Кровь бросилась мне в голову. Нет. Я не за себя испугался. Со мной уже все было ясно, и я приготовился к самому худшему. Но чтобы Мотл пострадал из-за меня?! Это окончательно меня добило, и я не мог себе простить, что дал себя уговорить и пришел к нему жить. Я уже приготовился оставить его дом и уехать из Калининдорфа. Куда? В белый свет…
Мотл пробовал меня успокоить, что это, мол, не так серьезно, как я думаю, что он там, в райкоме, сказал, что я его друг, что он меня знает хорошо и что он ручается за меня; что, в конце концов, сын за отца не отвечает… Я целую ночь не сомкнул глаз и твердо решил поскорее съехать.
Назавтра в условленное время я пришел в МТС. Директор меня встретил подчеркнуто холодно. Подчеркнуто холодно он сообщил, что его заместитель днем раньше уже нанял на работу кочегара… Когда я выходил из кабинета, директор меня остановил:
– Да, чуть не забыл. Вас приглашает к себе начальник райЭнКаВэДэ.
При этих словах у меня как бы сердце оборвалось от страха… Но когда я вышел на улицу, я взял себя в руки и подавил страх: чего я должен бояться? Так может быть и лучше: сколько можно крутиться без надежды найти работу, сколько можно так жить – не нужным никому и самому себе. Пусть уже все это кончится! Жаль только маму…
Меня принял помощник начальника НКВД, маленький человечек с красным лицом и бесцветными глазами. Он был одет в гражданское и был настолько неприметен, что если бы я его встретил на улице, то не обратил бы на него никакого внимания. Он сидел в высоком кресле, поставленном, наверное, специально для него, чтобы он выглядел значительнее… На столе лежала его светлая плоская фуражка. Я не знаю почему, но фуражка его мне хорошо запомнилась. В своих маленьких, почти детских руках он вертел связку ключей. Изо рта торчала длинная папироса.

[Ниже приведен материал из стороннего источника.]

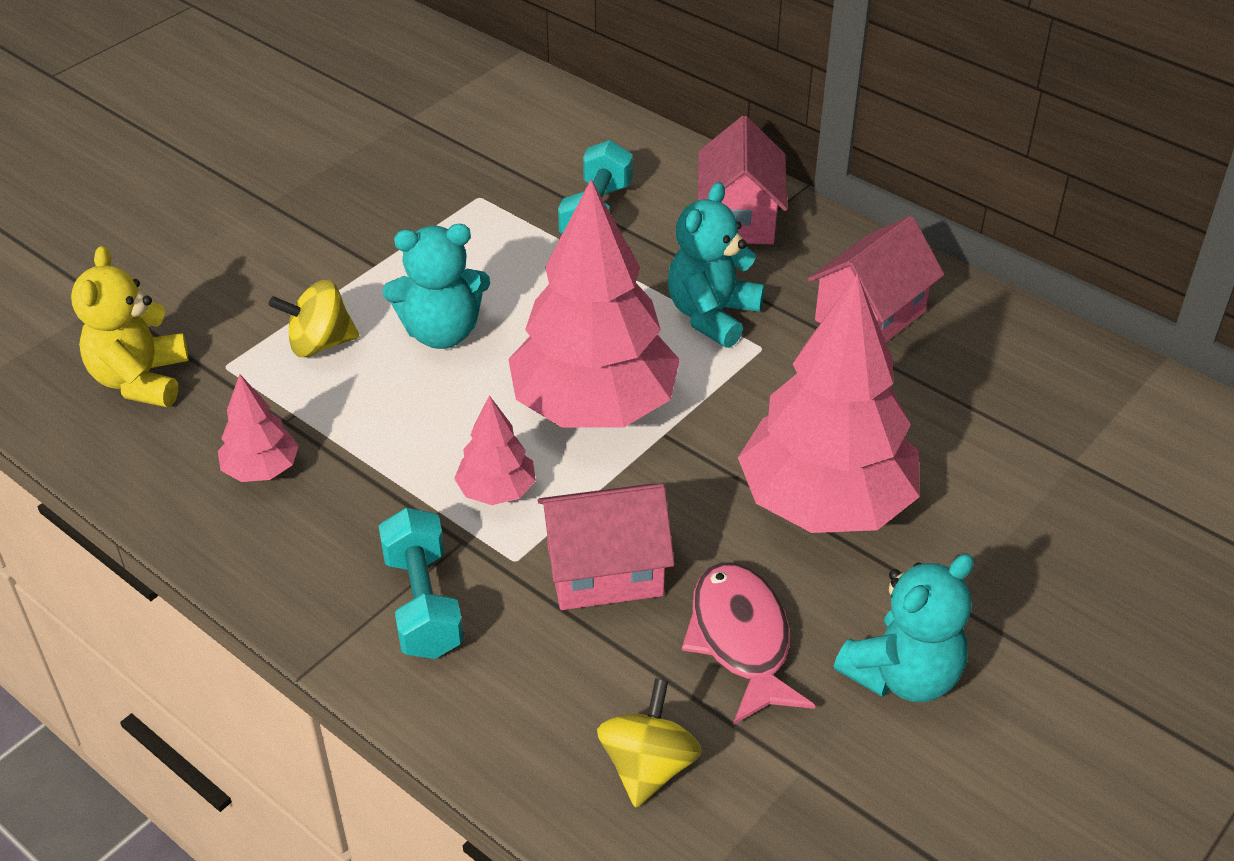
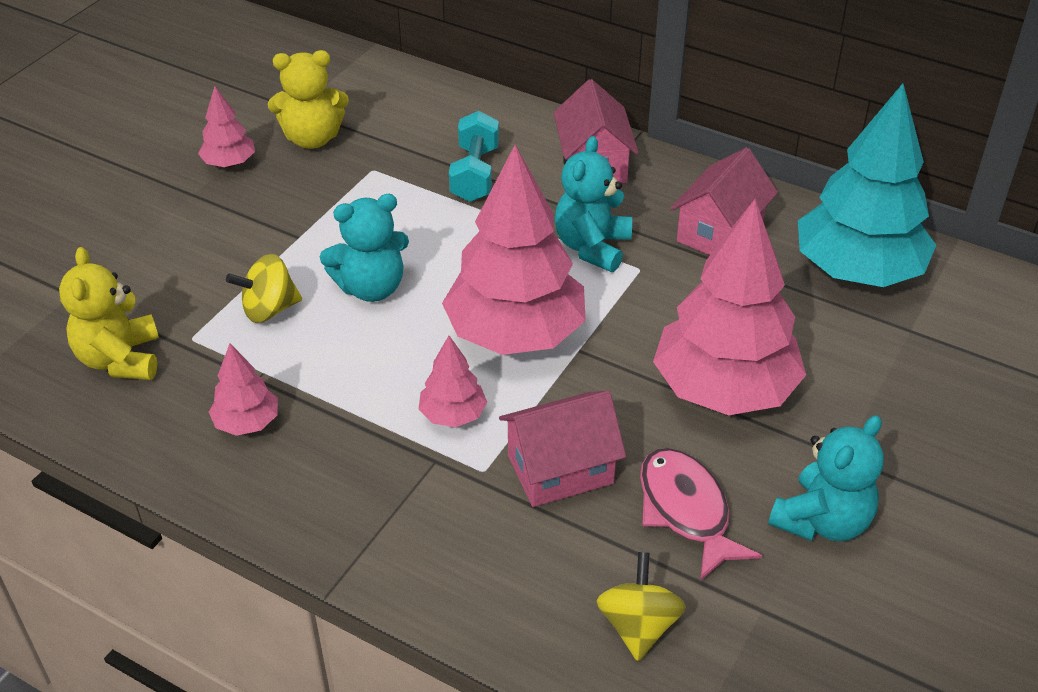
camera: 10 degrees left, 0 degrees up
turquoise dumbbell [379,507,464,659] -> none
none -> pink tree [198,86,255,167]
none -> yellow teddy bear [268,50,349,149]
none -> turquoise tree [798,83,936,287]

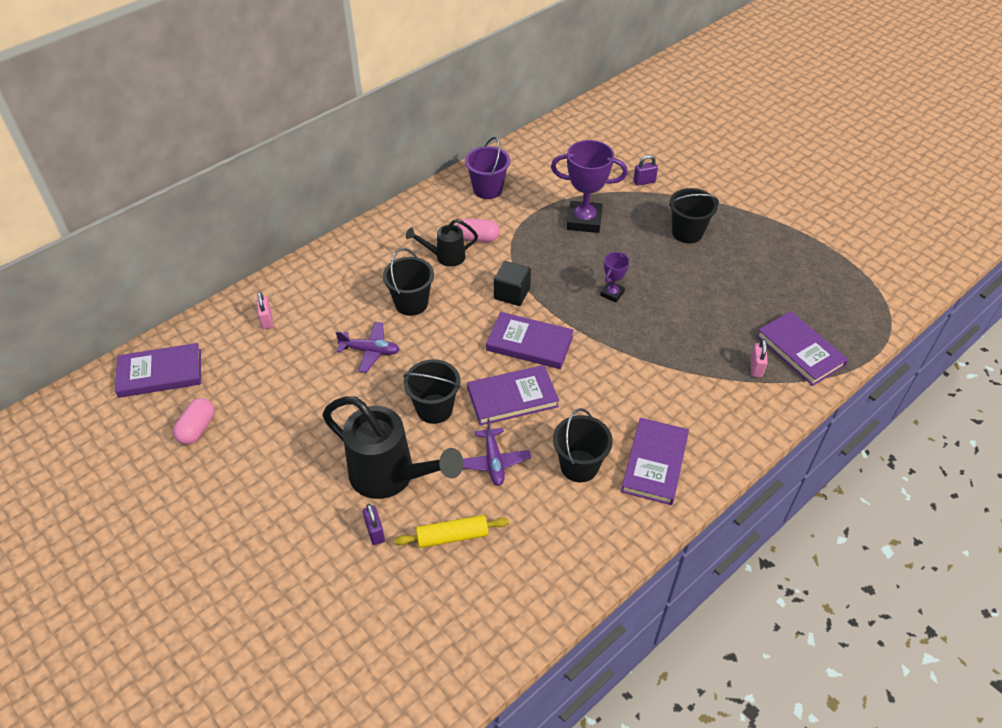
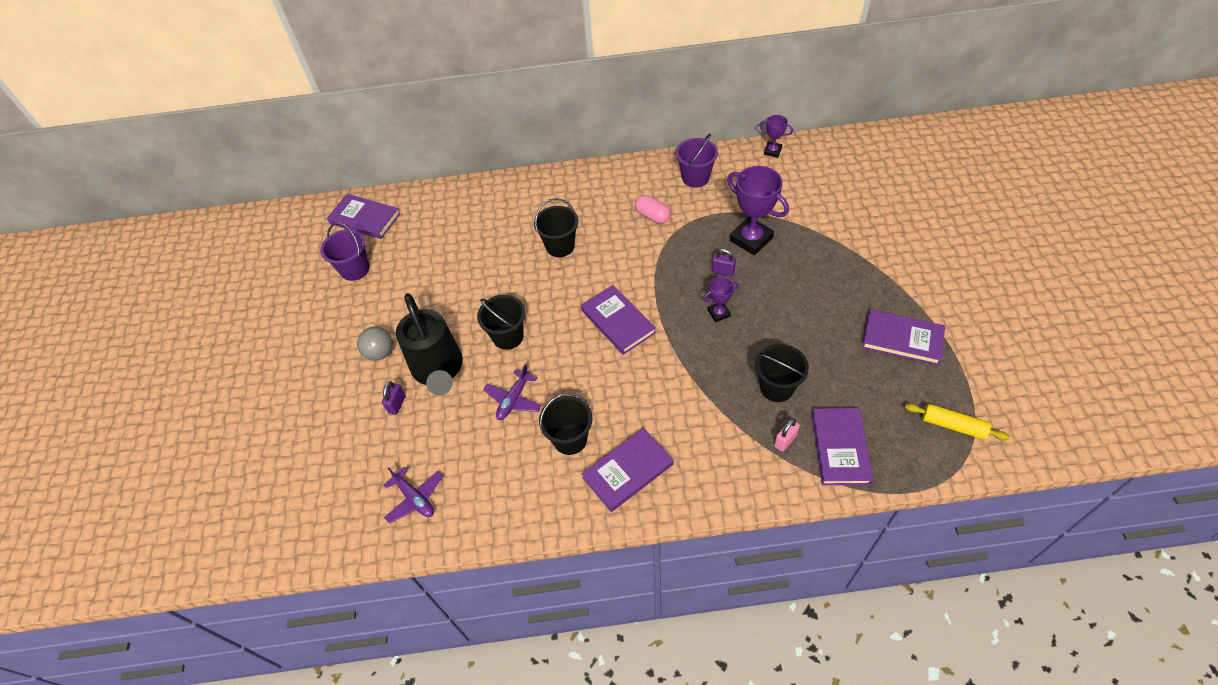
camera: 40 degrees right, 5 degrees up
pink capsule [173,398,214,445] -> purple bucket [320,223,369,281]
pink padlock [256,292,273,329] -> none
purple plane [336,322,400,373] -> purple plane moved to [384,467,443,524]
yellow rolling pin [395,515,509,548] -> yellow rolling pin moved to [904,403,1010,440]
black watering can [406,219,478,267] -> none
purple book [467,365,559,426] -> purple book moved to [862,310,945,365]
black cube [494,261,531,306] -> none
purple padlock [633,155,658,186] -> purple padlock moved to [712,249,736,277]
black bucket [669,188,719,243] -> black bucket moved to [755,344,809,402]
none -> grey ball [357,327,393,361]
none -> purple trophy [759,115,793,158]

Целый час он меня допрашивал, и я ему еще раз, и еще раз был вынужден о себе рассказывать. Но больше всего его интересовало, почему я приехал сюда, именно в Калининдорф. Мой ответ, что мне много хвалили этот еврейский район и что давно, еще после окончания техникума, я даже имел намерение приехать сюда на работу, его мало удовлетворил. После того, как он меня расспросил о Мотле, – откуда я его знаю, и не приехал ли я сюда из-за него, – он дал мне несколько листов бумаги, чтобы я все рассказанное написал. Так я и сделал. После этого следователь отпустил меня домой. Перед уходом я его спросил:
– Имею ли я право устроиться на работу?
– У нас каждый имеет право на труд! – был его ответ.
Выйдя из этого учреждения, я, как ни парадоксально это звучит, почувствовал себя намного лучше: я был уже в аду, очистился и всё… Правда, ночью, при каждом шорохе мне казалось, что это пришли за мной…
О моем переезде на другую квартиру Мотл и слушать не хотел. Он доказывал, что ему ничего не грозит и что если мы вместе жили до сих пор, мы можем и дальше жить совместно, уже все равно, нечего бояться. Я сдался.